Vorliegender Text —
+++
Timo Boll ist der erfolgreichste deutsche Tischtennisspieler der Geschichte und gehört mit seinen 41-Jahren nach wie vor zur Weltspitze im Tischtennis. Im TradeTalk-Exklusivinterview verrät der Ausnahmesportler was ihn antreibt, woher seine Gelassenheit kommt und berichtet von seinem unglaublich trainierten Sehvermögen.
Wir haben gelesen, dass Sie anhand des Logos auf dem Tischtennisball erkennen können, welchen Spin er hat. Stimmt das?
Timo Boll: Ja, ich erkenne den Stempel auf dem Ball, weil ich mich extrem darauf konzentriert habe. Dadurch habe ich auch den Augenmuskel sehr stark trainiert und habe mittlerweile ein dynamisches Sehvermögen von 280 %. Der höchste Wert der jemals gemessen wurde.
+++
Bereitgestellte Daten —
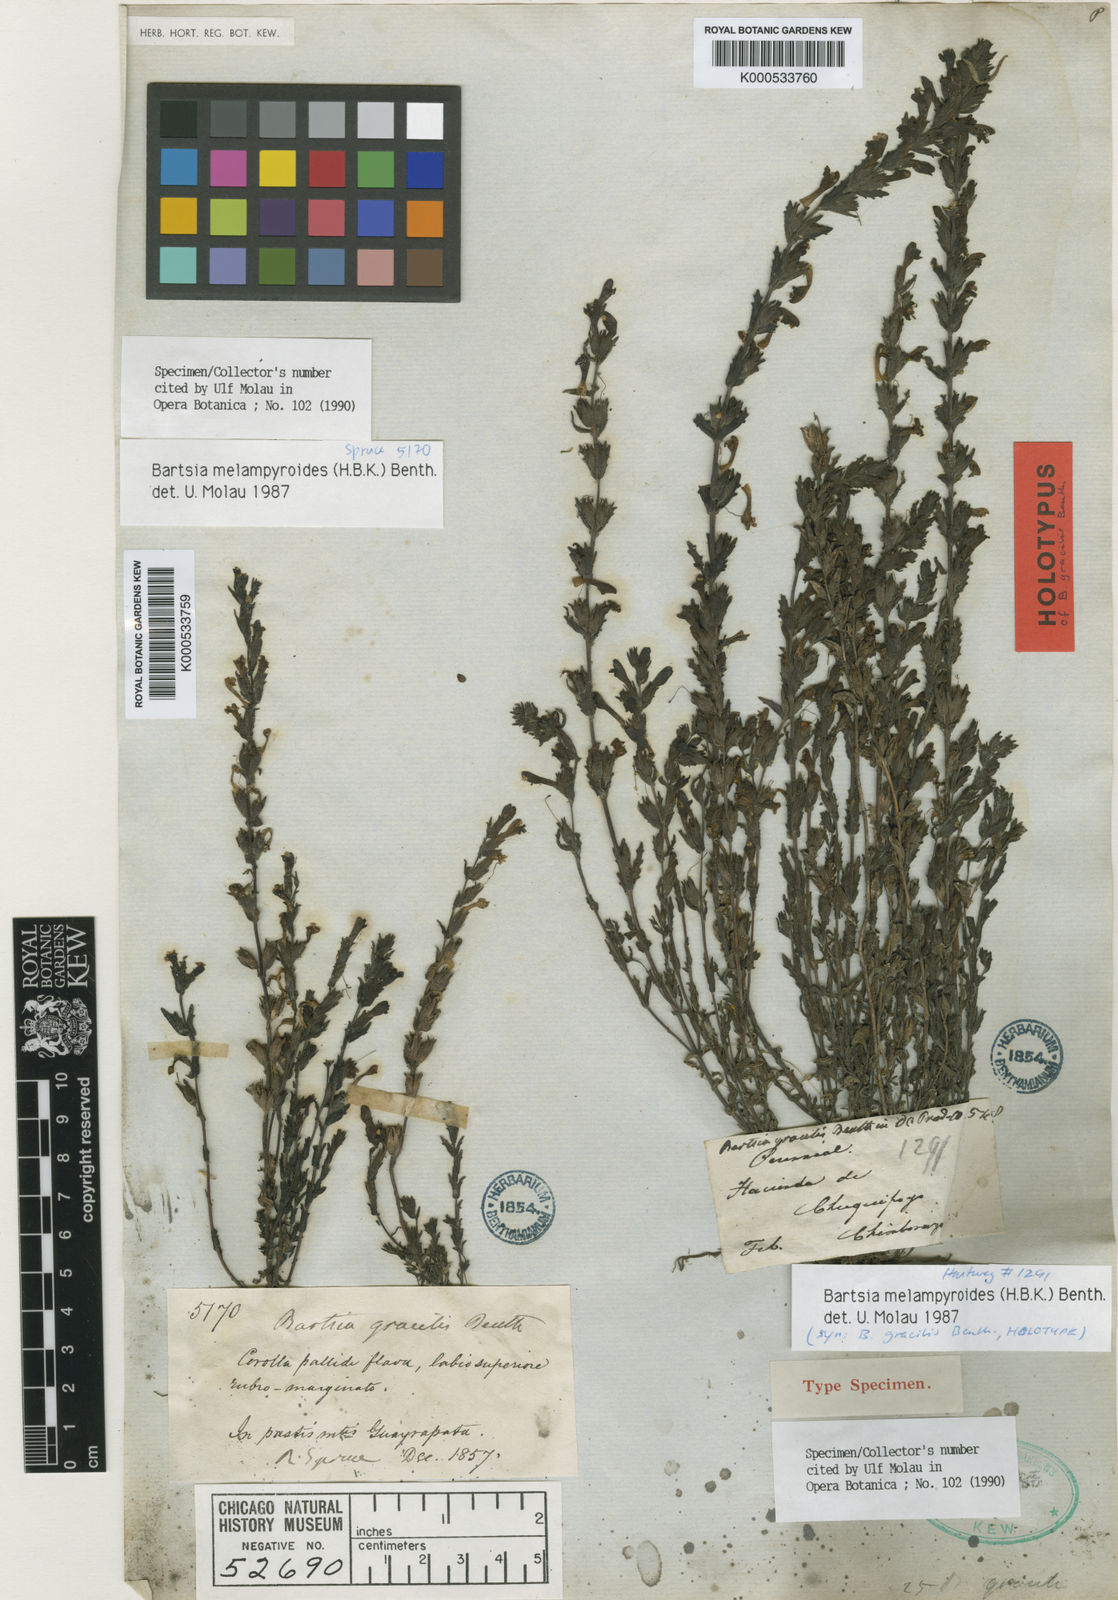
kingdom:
+++
Aufgaben zur Übung —
1) Geben Sie aus dem Interview mit Timo Boll die Passage von „Timo Boll: Ja, ich“ bis „jemals gemessen wurde.“ wörtlich wieder.
2) Nennen Sie alle Themen, über die Timo Boll laut der Einleitung des Interviews Auskunft gibt.
3) Führen Sie das Interview mit Timo Boll im Anschluss an seine letzte Antwort weiter.

Lösungen der Aufgaben —
1)
Timo Boll: Ja, ich erkenne den Stempel auf dem Ball, weil ich mich extrem darauf konzentriert habe. Dadurch habe ich auch den Augenmuskel sehr stark trainiert und habe mittlerweile ein dynamisches Sehvermögen von 280 %. Der höchste Wert der jemals gemessen wurde.

2)
- was ihn antreibt
- woher seine Gelassenheit kommt
- sein unglaublich trainiertes Sehvermögen

3)
Vor Corona waren Sie sehr oft in China, um zu trainieren. Sie sind dort ein Superstar, werden überall erkannt und sind einer der populärsten Deutschen. Ist das sehr anstrengend?
Das Leben für mich in China ist schon sehr anstrengend. Da ich ein sehr zurückhaltender Mensch bin, ist die große öffentliche Bühne nicht einfach, aber ich hab mich über all die Jahre daran gewöhnt und genieße es auch zeitweise. Allerdings bin ich auch immer sehr froh wieder dieses normale Leben in Deutschland führen zu können.
…und wie ist das in Deutschland?
In Deutschland ist es wesentlich angenehmer. Ich glaube es ist eine schöne Ballance zwischen der Popularität in China und dem relativ normalen Leben hier in Deutschland.
Was muss passieren, damit Tischtennis in Deutschland noch populärer wird?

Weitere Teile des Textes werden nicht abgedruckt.